The present composition is a remarkable work which was first exhibited at one of Lowry's very first exhibitions and is one of his early compositions to show figures against a white background, the technique that he was to use for the rest of his life. Lowry told his close friend and would-be biographer Professor Hugh Maitland that 'it was the first time I was ever shown in public'. The exhibition lasted two weeks - and Lowry claimed later that he did not sell one picture. The exhibition is described by Shelley Rohde, the artist's biographer, 'Today many - if not all - of those unsold Lowrys of 1921 form a valued part of collections all over the world. Item No One in the catalogue was bequeathed to Salford City Art Gallery.
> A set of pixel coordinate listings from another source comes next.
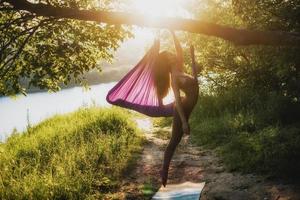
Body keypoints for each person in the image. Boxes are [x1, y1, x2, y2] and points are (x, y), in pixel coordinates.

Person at [152, 31, 199, 187]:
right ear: (166, 62)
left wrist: (173, 31)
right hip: (182, 109)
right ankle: (164, 171)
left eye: (172, 54)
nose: (173, 55)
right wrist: (184, 122)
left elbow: (179, 49)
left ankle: (164, 170)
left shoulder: (180, 68)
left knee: (176, 140)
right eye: (169, 56)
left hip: (188, 105)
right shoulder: (174, 79)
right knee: (174, 140)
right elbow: (178, 102)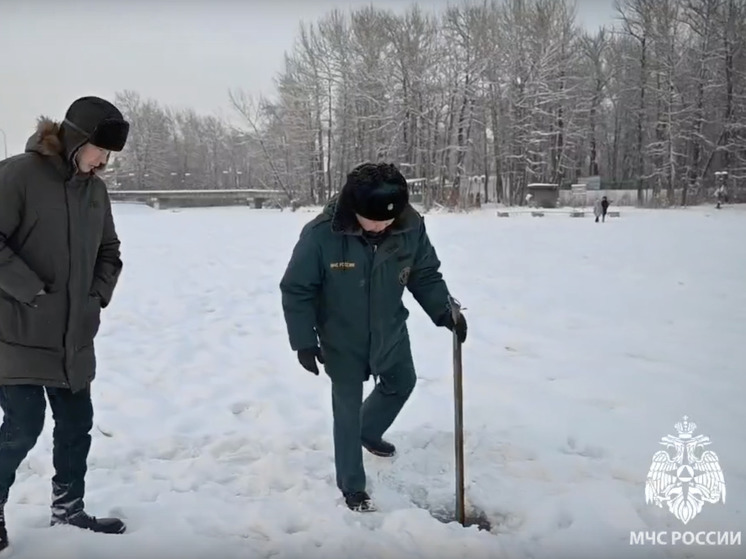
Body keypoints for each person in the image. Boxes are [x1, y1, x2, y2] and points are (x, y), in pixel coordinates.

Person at [279, 162, 467, 512]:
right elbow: (297, 288)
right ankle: (353, 486)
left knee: (402, 382)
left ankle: (369, 429)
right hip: (341, 337)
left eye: (388, 219)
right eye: (374, 219)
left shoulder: (410, 227)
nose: (382, 226)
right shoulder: (322, 234)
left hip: (389, 329)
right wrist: (304, 340)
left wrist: (444, 310)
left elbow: (424, 274)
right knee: (346, 411)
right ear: (354, 208)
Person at [0, 96, 129, 550]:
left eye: (108, 154)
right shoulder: (17, 175)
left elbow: (110, 252)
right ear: (76, 139)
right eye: (99, 150)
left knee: (77, 426)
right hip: (17, 332)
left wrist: (97, 297)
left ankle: (69, 509)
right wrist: (30, 291)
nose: (104, 161)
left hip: (75, 335)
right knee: (23, 426)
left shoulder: (95, 190)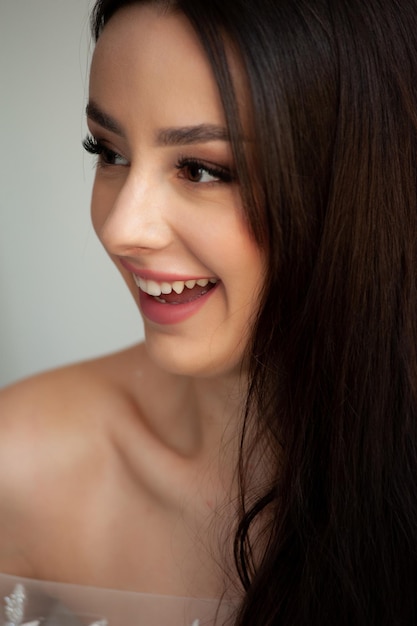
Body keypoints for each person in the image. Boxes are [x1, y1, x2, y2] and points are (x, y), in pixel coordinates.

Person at [0, 0, 417, 624]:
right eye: (109, 151)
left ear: (358, 178)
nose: (121, 229)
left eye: (202, 169)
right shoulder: (19, 463)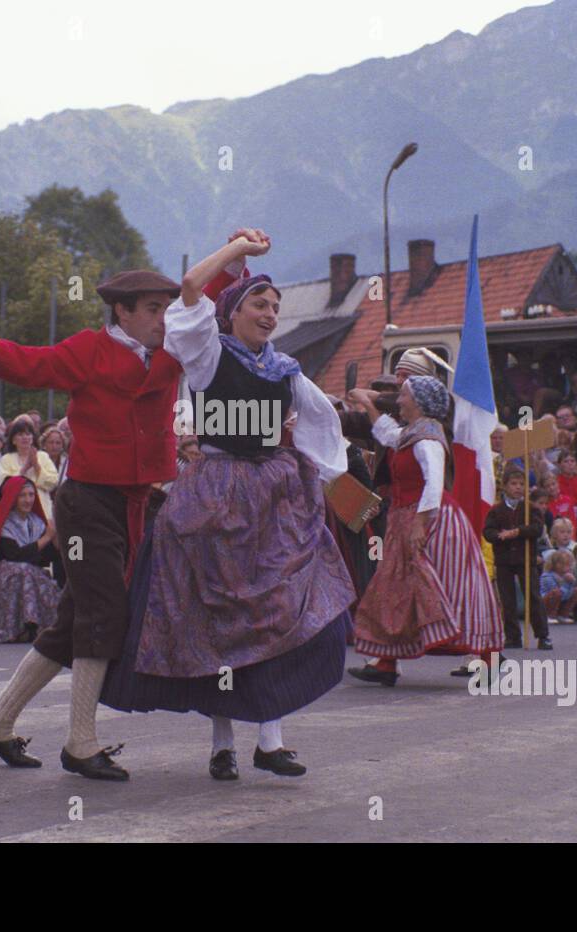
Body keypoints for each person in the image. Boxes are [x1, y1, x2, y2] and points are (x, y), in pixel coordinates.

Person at [100, 230, 354, 780]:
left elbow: (323, 429)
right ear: (233, 312)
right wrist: (237, 249)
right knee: (219, 621)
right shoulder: (207, 356)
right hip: (215, 497)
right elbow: (191, 285)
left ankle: (271, 738)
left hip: (276, 500)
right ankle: (222, 743)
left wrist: (337, 484)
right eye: (260, 304)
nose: (269, 314)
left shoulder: (286, 372)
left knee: (280, 615)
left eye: (275, 307)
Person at [0, 263, 184, 782]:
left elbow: (209, 299)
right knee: (104, 613)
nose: (164, 320)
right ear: (123, 311)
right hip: (87, 502)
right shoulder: (88, 350)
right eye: (155, 310)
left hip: (133, 501)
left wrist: (237, 256)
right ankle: (80, 743)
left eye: (167, 309)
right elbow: (30, 364)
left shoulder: (173, 349)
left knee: (73, 621)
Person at [346, 375, 504, 681]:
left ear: (418, 402)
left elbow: (434, 481)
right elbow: (389, 434)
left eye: (404, 396)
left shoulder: (428, 438)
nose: (400, 401)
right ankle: (386, 662)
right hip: (408, 519)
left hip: (433, 522)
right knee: (394, 588)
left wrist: (420, 524)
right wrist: (368, 403)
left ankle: (488, 657)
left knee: (452, 587)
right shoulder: (413, 432)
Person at [0, 475, 60, 644]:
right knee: (22, 569)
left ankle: (37, 624)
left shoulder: (37, 522)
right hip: (4, 579)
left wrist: (58, 542)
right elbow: (15, 555)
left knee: (34, 573)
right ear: (13, 498)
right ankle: (19, 626)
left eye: (31, 495)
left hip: (31, 575)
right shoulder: (3, 524)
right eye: (22, 495)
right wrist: (46, 539)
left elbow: (47, 556)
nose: (28, 500)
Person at [483, 466, 553, 650]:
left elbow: (537, 529)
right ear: (505, 486)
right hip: (505, 559)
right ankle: (512, 636)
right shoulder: (496, 510)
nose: (517, 487)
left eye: (521, 484)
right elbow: (487, 531)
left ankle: (543, 635)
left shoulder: (530, 508)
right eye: (513, 484)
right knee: (507, 600)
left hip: (525, 558)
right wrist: (499, 536)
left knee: (533, 596)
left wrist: (518, 532)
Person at [1, 418, 59, 518]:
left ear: (32, 438)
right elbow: (4, 485)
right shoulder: (6, 459)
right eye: (20, 434)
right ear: (13, 440)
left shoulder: (43, 456)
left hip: (43, 510)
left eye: (28, 434)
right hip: (16, 512)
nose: (25, 437)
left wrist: (36, 465)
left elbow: (53, 482)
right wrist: (25, 468)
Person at [540, 550, 577, 625]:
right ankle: (549, 616)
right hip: (544, 603)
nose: (570, 567)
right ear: (558, 565)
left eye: (570, 565)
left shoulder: (566, 574)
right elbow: (558, 595)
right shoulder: (547, 576)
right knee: (556, 593)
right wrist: (567, 583)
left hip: (561, 598)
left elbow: (567, 594)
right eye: (567, 565)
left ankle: (562, 615)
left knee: (576, 591)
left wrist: (572, 583)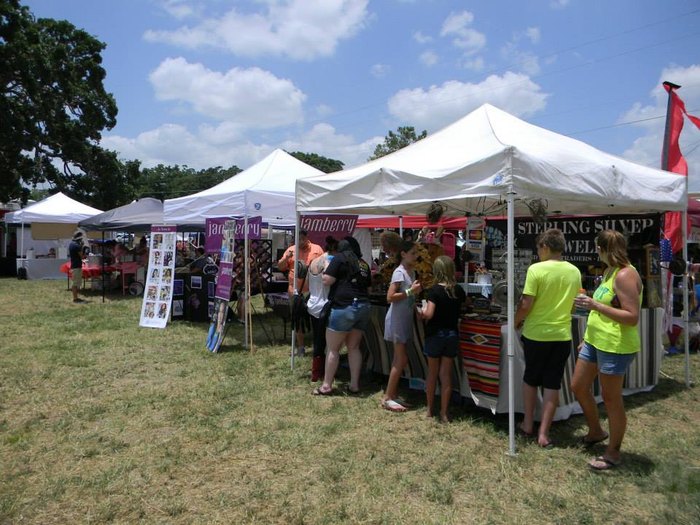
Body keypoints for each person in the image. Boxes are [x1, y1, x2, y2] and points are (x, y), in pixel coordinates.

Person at [571, 230, 642, 470]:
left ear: (603, 249)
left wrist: (594, 304)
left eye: (597, 248)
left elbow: (632, 317)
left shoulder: (625, 275)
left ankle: (613, 452)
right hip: (595, 340)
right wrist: (588, 335)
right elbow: (606, 307)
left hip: (615, 345)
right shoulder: (609, 271)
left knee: (612, 400)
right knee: (578, 386)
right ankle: (596, 431)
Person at [514, 229, 581, 448]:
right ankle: (544, 433)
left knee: (531, 379)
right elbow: (573, 304)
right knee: (553, 384)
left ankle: (527, 424)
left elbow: (526, 303)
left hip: (536, 333)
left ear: (545, 246)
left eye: (538, 248)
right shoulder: (574, 271)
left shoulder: (536, 269)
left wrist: (515, 322)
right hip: (561, 335)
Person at [313, 236, 371, 396]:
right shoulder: (363, 263)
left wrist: (326, 267)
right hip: (363, 306)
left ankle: (326, 386)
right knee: (353, 347)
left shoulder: (339, 258)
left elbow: (327, 280)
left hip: (344, 306)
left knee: (333, 348)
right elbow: (369, 286)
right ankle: (354, 385)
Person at [417, 255, 466, 422]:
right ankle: (444, 413)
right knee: (446, 375)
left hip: (435, 334)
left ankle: (430, 410)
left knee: (432, 374)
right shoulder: (458, 290)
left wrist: (420, 313)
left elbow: (429, 314)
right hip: (452, 334)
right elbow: (466, 306)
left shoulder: (434, 291)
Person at [381, 240, 422, 412]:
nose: (416, 255)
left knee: (400, 359)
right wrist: (410, 292)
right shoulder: (399, 272)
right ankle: (388, 397)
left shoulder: (411, 272)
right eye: (413, 253)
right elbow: (390, 297)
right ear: (403, 254)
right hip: (397, 319)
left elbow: (409, 298)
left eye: (416, 253)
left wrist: (417, 307)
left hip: (404, 318)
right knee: (401, 359)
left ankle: (392, 394)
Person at [278, 229, 323, 356]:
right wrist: (286, 258)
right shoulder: (291, 250)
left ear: (306, 237)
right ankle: (301, 346)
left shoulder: (317, 249)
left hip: (313, 291)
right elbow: (280, 267)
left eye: (302, 239)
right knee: (298, 319)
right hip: (295, 291)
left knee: (315, 318)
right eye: (298, 240)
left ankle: (317, 345)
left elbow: (325, 265)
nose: (300, 242)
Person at [306, 236, 339, 382]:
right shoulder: (329, 260)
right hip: (324, 304)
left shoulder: (313, 261)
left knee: (317, 340)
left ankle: (317, 371)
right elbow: (328, 280)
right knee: (325, 342)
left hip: (313, 303)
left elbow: (308, 282)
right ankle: (319, 372)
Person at [68, 229, 87, 303]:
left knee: (75, 282)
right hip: (76, 266)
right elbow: (82, 256)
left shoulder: (71, 244)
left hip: (74, 265)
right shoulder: (76, 246)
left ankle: (76, 298)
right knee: (75, 283)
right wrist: (83, 249)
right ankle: (75, 299)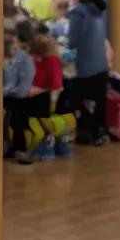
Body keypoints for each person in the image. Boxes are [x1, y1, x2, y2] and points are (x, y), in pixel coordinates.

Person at [66, 0, 110, 145]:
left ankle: (84, 133)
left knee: (74, 97)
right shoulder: (97, 10)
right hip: (101, 66)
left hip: (85, 68)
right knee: (99, 103)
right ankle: (99, 133)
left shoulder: (77, 12)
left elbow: (72, 41)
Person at [28, 28, 67, 158]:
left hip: (52, 96)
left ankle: (46, 149)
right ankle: (54, 147)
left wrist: (39, 90)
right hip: (44, 94)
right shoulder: (41, 60)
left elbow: (55, 84)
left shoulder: (51, 61)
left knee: (45, 121)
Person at [3, 26, 35, 157]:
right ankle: (9, 146)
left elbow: (25, 81)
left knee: (17, 121)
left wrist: (9, 92)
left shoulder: (23, 57)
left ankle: (19, 148)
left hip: (18, 96)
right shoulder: (6, 55)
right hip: (8, 94)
Item No Two was a poetic oil which demonstrates some early experimentation with flake-white and is now called Sudden Illness [the present work]. Priced originally at 15 guineas, it was sold by the artist to the collector Monty Bloom in the '50s; by 1960 it's price had risen to £100 and in 1972 Bloom sold it a London Gallery for £4,000. Two days later, finding he 'missed it too much', he bought it back for £6,000. Another of those 1921 pictures, Hawker's Cart, is in the Royal Scottish Academy, Edinburgh, and Pit Disaster went to Geoffrey Bennett in Carlisle; A Doctor's Waiting Room was bought by Salford in 1959; and Coming Out of School was bought by the Duveen Fund for the Tate (see S. Rohde, op. cit., pp. 149, 152 and 154).

Lowry once remarked, 'Accidents interest me - I've a very queer mind you know. What fascinates me is the people they attract, the patterns those people form, and the atmosphere of tension when something has happened ... where there's a quarrel there's always a crowd ... It's a great draw. A quarrel or a body' (see Exhibition catalogue, L.S. Lowry, Barbican Art Gallery, London, 1988, p. 53).

Michael Howard (loc. cit.) comments that, 'this frieze-like composition is a sombre reworking in an urban setting of the beach scenes of the 19th Century French painter, Boudin, an artist much admired by Lowry'.